Better the devil you know, right?

It was the worst kiss I have ever had. Not completely because of the fact I didn’t want to do it in the first place.

Needless to say, I cried all the way home, not really sure why I was crying. It was only a kiss! It wasn’t like he even tried to feel me up, why was I crying?

I struggled with the sadness, anger and sense of violation for quite a while after.

Many women have had much worse, and continue to have much worse, so why was I behaving this way? Why was I not all right? Why was I not ok? Why was I not happy it didn’t get worse for me?

It took me almost a week to actually accept what happened and to allow myself to be angry at him. To stop blaming myself for ‘letting’ it happen in the first place.

Now, I’ve been quite vocal about our need as women to speak up and say no. I am always telling younger females that they need to remember to be vocal about their desires and wishes and not let fear stop them.

Now, I’ve done the very thing I’m telling others not to. I felt like a hypocrite, which only added to my sense of shame and guilt.

It seems that 30+ years of being told to just be polite and don’t rock the boat or cause a scene or upset anyone is harder than a few strong words and a few months of healing can overcome.

My point is this. Behind everything, two fundamental truths should be understood.

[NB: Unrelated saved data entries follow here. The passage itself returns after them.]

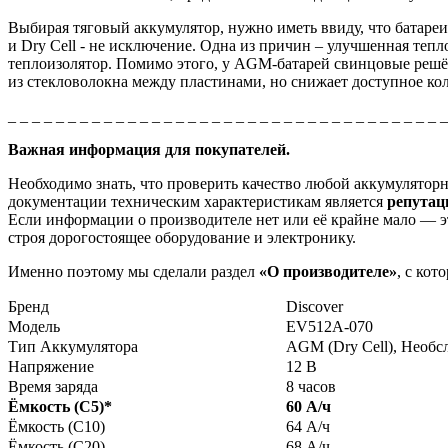
Выбирая тяговый аккумулятор, нужно иметь ввиду, что батаре
и
Dry
Cell - не исключение.
Одна из причин – улучшенная тепло
теплоизолятор. Помимо этого, у AGM-батарей свинцовые решё
из стекловолокна между пластинами, но снижает доступное ко
_ _ _ _ _ _ _ _ _ _ _ _ _ _ _ _ _ _ _ _ _ _ _ _ _ _ _ _ _ _ _ _ _ _ _ _ 
Важная информация для покупателей.
Необходимо знать, что проверить качество любой аккумулято
документации техническим характеристикам является
репута
Если информации о производителе нет или её крайне мало — эт
строя дорогостоящее оборудование и электронику.
Именно поэтому мы сделали раздел
«О производителе»
, с ко
Бренд
Discover
Модель
EV512A-070
Тип Аккумулятора
AGM (Dry Cell), Необ
Напряжение
12 В
Время заряда
8 часов
Ёмкость (С5)
*
60 А/ч
Ёмкость (С10)
64 А/ч
Ёмкость (С20)
68 А/ч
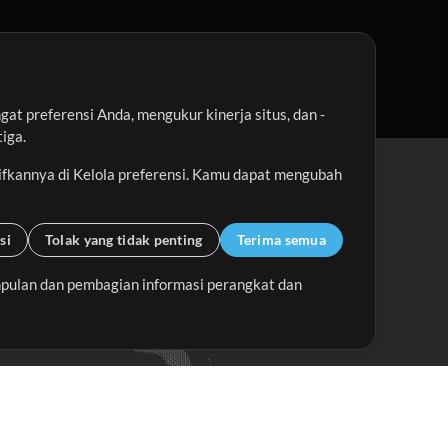
t preferensi Anda, mengukur kinerja situs, dan -
iga.
ifkannya di Kelola preferensi. Kamu dapat mengubah
si
Tolak yang tidak penting
Terima semua
pulan dan pembagian informasi perangkat dan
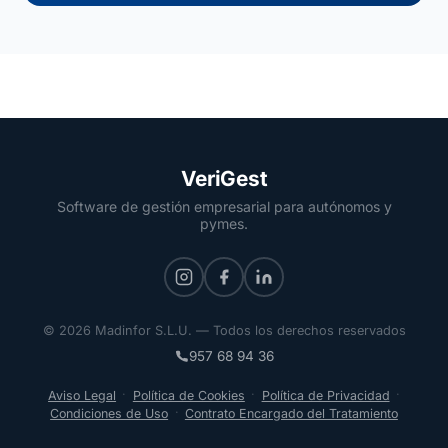
VeriGest
Software de gestión empresarial para autónomos y
pymes.
© 2026 Madinfor S.L.U. — Todos los derechos reservados
957 68 94 36
·
·
·
Aviso Legal
Política de Cookies
Política de Privacidad
·
Condiciones de Uso
Contrato Encargado del Tratamiento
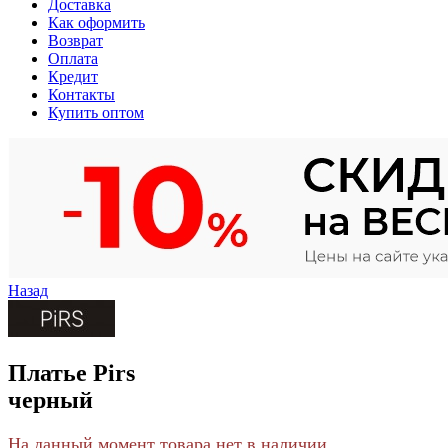
Доставка
Как оформить
Возврат
Оплата
Кредит
Контакты
Купить оптом
Назад
Платье Pirs
черный
На данный момент товара нет в наличии.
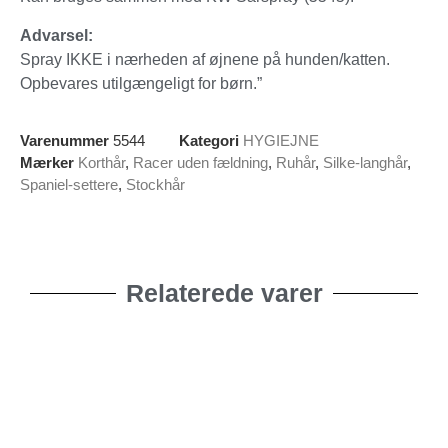
Advarsel:
Spray IKKE i nærheden af øjnene på hunden/katten.
Opbevares utilgængeligt for børn.”
Varenummer
5544
Kategori
HYGIEJNE
Mærker
Korthår
,
Racer uden fældning
,
Ruhår
,
Silke-langhår
,
Spaniel-settere
,
Stockhår
Relaterede varer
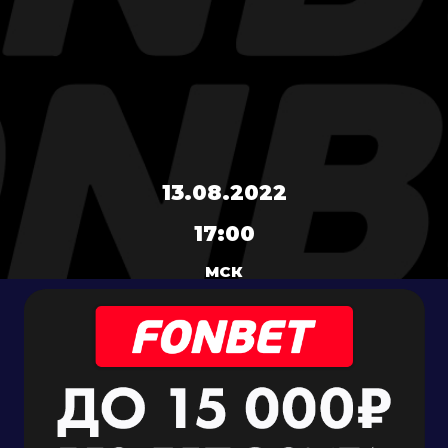
13.08.2022
17:00
МСК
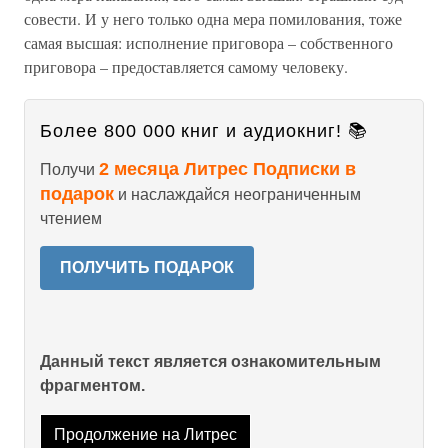
совести. И у него только одна мера помилования, тоже
самая высшая: исполнение приговора – собственного
приговора – предоставляется самому человеку.
Более 800 000 книг и аудиокниг! 📚
2 месяца Литрес Подписки в
Получи
подарок
и наслаждайся неограниченным
чтением
ПОЛУЧИТЬ ПОДАРОК
Данный текст является ознакомительным
фрагментом.
Продолжение на Литрес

  1. Men need to actually ask a woman permission. It shouldn’t be implied or passed over. It should be spoken plainly, in a way that allows for a refusal, and consent received. Women need to feel safe enough to say no and men need to be strong enough to accept it. This sense of safety doesn’t come from within the woman, but the environment created by the man.
  2. It doesn’t matter how you got there, trauma is trauma. One of the first things I heard during first year psychology (and I am aware one year of study does not a psychologist make) was that people report similar emotional responses to trauma regardless of what happened to them. I’m not saying what happened to me is as bad as what happened to others who were raped or worse. What I’m saying is the emotional responses are the same. This has been shown in study after study. People, myself especially, need to stop grading our emotional responses to personal trauma based on the severity of perceived causes. Trauma is trauma, and we need to acknowledge it equally.

I know it’s a case of ‘Rome wasn’t built in a day’ and ‘one cause at a time’, however, I just don’t want us to forget the little things. The times when we have given in to keep the peace. The times when we have given in to the request of a man (or another person) to save ourselves from a worse fate. The times where we have given up our own agency and bodily autonomy to please someone else, even that weird relative you don’t want to hug but keep getting told to because ‘it’s not nice’. These all add up. These instances make it hard to trust men in general. These small things are done by the ‘good men’ because they don’t know any better.

My hope is to educate both sides, but also make it clear to the ‘good men’ out there that they also have a responsibility to make sure the women in their lives are safe and free to be themselves and to articulate their desires.

This issue runs far deeper than most people, women included, can fathom at this point.